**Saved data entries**
------------------------------------------------------------------------
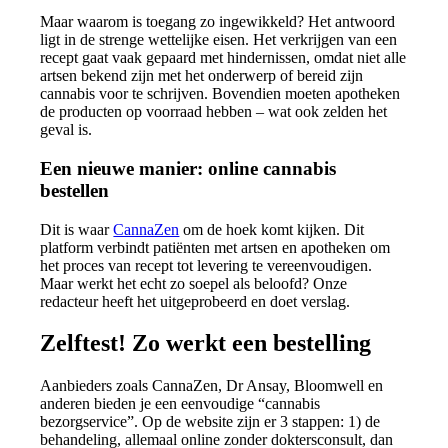
Maar waarom is toegang zo ingewikkeld? Het antwoord
ligt in de strenge wettelijke eisen. Het verkrijgen van een
recept gaat vaak gepaard met hindernissen, omdat niet alle
artsen bekend zijn met het onderwerp of bereid zijn
cannabis voor te schrijven. Bovendien moeten apotheken
de producten op voorraad hebben – wat ook zelden het
geval is.
Een nieuwe manier: online cannabis
bestellen
Dit is waar
CannaZen
om de hoek komt kijken. Dit
platform verbindt patiënten met artsen en apotheken om
het proces van recept tot levering te vereenvoudigen.
Maar werkt het echt zo soepel als beloofd? Onze
redacteur heeft het uitgeprobeerd en doet verslag.
Zelftest! Zo werkt een bestelling
Aanbieders zoals CannaZen, Dr Ansay, Bloomwell en
anderen bieden je een eenvoudige “cannabis
bezorgservice”. Op de website zijn er 3 stappen: 1) de
behandeling, allemaal online zonder doktersconsult, dan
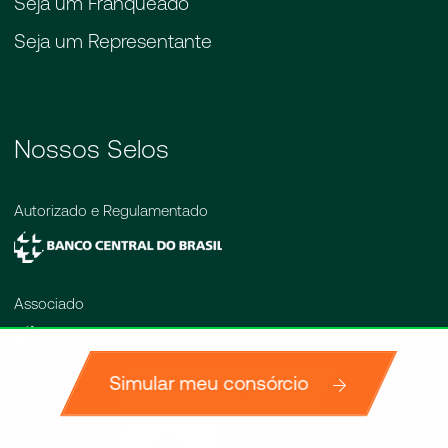
Seja um Franqueado
Seja um Representante
Nossos Selos
Autorizado e Regulamentado
Associado
Simular meu consórcio
Simule agora
Certificações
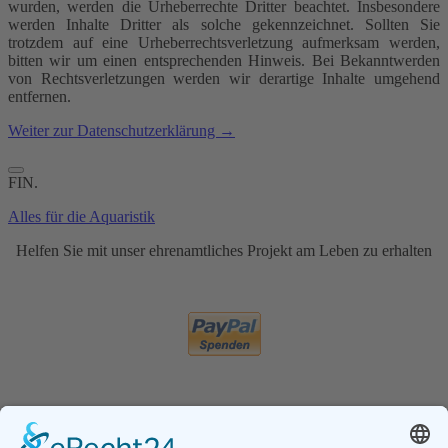
wurden, werden die Urheberrechte Dritter beachtet. Insbesondere
werden Inhalte Dritter als solche gekennzeichnet. Sollten Sie
trotzdem auf eine Urheberrechtsverletzung aufmerksam werden,
bitten wir um einen entsprechenden Hinweis. Bei Bekanntwerden
von Rechtsverletzungen werden wir derartige Inhalte umgehend
entfernen.
Weiter zur Datenschutzerklärung →
FIN.
Alles für die Aquaristik
Helfen Sie mit unser ehrenamtliches Projekt am Leben zu erhalten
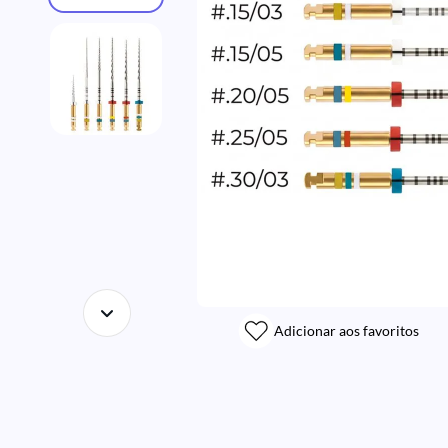
Adicionar aos favoritos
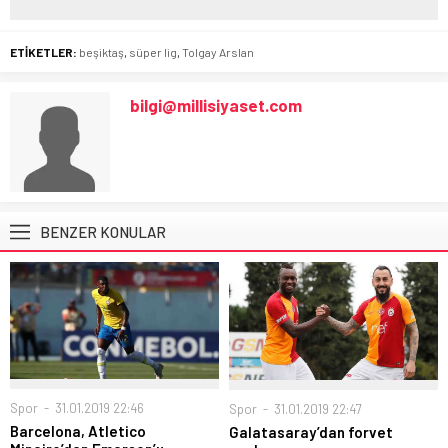
ETİKETLER:
beşiktaş
,
süper lig
,
Tolgay Arslan
bilgi@millisiyaset.com
BENZER KONULAR
Spor
31.01.2019 22:46
Spor
31.01.2019 22:47
Barcelona, Atletico
Galatasaray’dan forvet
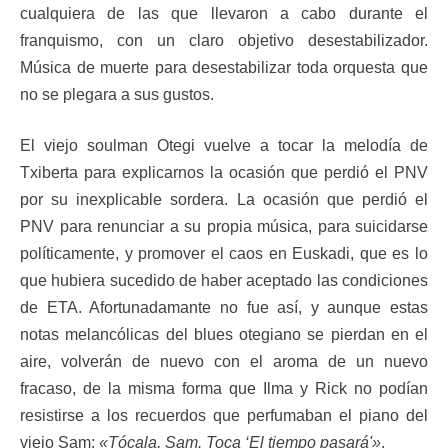
cualquiera de las que llevaron a cabo durante el
franquismo, con un claro objetivo desestabilizador.
Música de muerte para desestabilizar toda orquesta que
no se plegara a sus gustos.
El viejo soulman Otegi vuelve a tocar la melodía de
Txiberta para explicarnos la ocasión que perdió el PNV
por su inexplicable sordera. La ocasión que perdió el
PNV para renunciar a su propia música, para suicidarse
políticamente, y promover el caos en Euskadi, que es lo
que hubiera sucedido de haber aceptado las condiciones
de ETA. Afortunadamante no fue así, y aunque estas
notas melancólicas del blues otegiano se pierdan en el
aire, volverán de nuevo con el aroma de un nuevo
fracaso, de la misma forma que Ilma y Rick no podían
resistirse a los recuerdos que perfumaban el piano del
viejo Sam:
«Tócala, Sam. Toca ‘El tiempo pasará'»
.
------------------------------------------------------------------------
Retype all the data exactly, please, without pictures.

**Result below**
Maar waarom is toegang zo ingewikkeld? Het antwoord
ligt in de strenge wettelijke eisen. Het verkrijgen van een
recept gaat vaak gepaard met hindernissen, omdat niet alle
artsen bekend zijn met het onderwerp of bereid zijn
cannabis voor te schrijven. Bovendien moeten apotheken
de producten op voorraad hebben – wat ook zelden het
geval is.
Een nieuwe manier: online cannabis
bestellen
Dit is waar
CannaZen
om de hoek komt kijken. Dit
platform verbindt patiënten met artsen en apotheken om
het proces van recept tot levering te vereenvoudigen.
Maar werkt het echt zo soepel als beloofd? Onze
redacteur heeft het uitgeprobeerd en doet verslag.
Zelftest! Zo werkt een bestelling
Aanbieders zoals CannaZen, Dr Ansay, Bloomwell en
anderen bieden je een eenvoudige “cannabis
bezorgservice”. Op de website zijn er 3 stappen: 1) de
behandeling, allemaal online zonder doktersconsult, dan
Seja um Franqueado
Seja um Representante
Nossos Selos
Autorizado e Regulamentado
Associado
Simular meu consórcio
Simule agora
Certificações
wurden, werden die Urheberrechte Dritter beachtet. Insbesondere
werden Inhalte Dritter als solche gekennzeichnet. Sollten Sie
trotzdem auf eine Urheberrechtsverletzung aufmerksam werden,
bitten wir um einen entsprechenden Hinweis. Bei Bekanntwerden
von Rechtsverletzungen werden wir derartige Inhalte umgehend
entfernen.
Weiter zur Datenschutzerklärung →
FIN.
Alles für die Aquaristik
Helfen Sie mit unser ehrenamtliches Projekt am Leben zu erhalten
Adicionar aos favoritos
ETİKETLER:
beşiktaş
,
süper lig
,
Tolgay Arslan
bilgi@millisiyaset.com
BENZER KONULAR
Spor
31.01.2019 22:46
Spor
31.01.2019 22:47
Barcelona, Atletico
Galatasaray’dan forvet
cualquiera de las que llevaron a cabo durante el
franquismo, con un claro objetivo desestabilizador.
Música de muerte para desestabilizar toda orquesta que
no se plegara a sus gustos.
El viejo soulman Otegi vuelve a tocar la melodía de
Txiberta para explicarnos la ocasión que perdió el PNV
por su inexplicable sordera. La ocasión que perdió el
PNV para renunciar a su propia música, para suicidarse
políticamente, y promover el caos en Euskadi, que es lo
que hubiera sucedido de haber aceptado las condiciones
de ETA. Afortunadamante no fue así, y aunque estas
notas melancólicas del blues otegiano se pierdan en el
aire, volverán de nuevo con el aroma de un nuevo
fracaso, de la misma forma que Ilma y Rick no podían
resistirse a los recuerdos que perfumaban el piano del
viejo Sam:
«Tócala, Sam. Toca ‘El tiempo pasará'»
.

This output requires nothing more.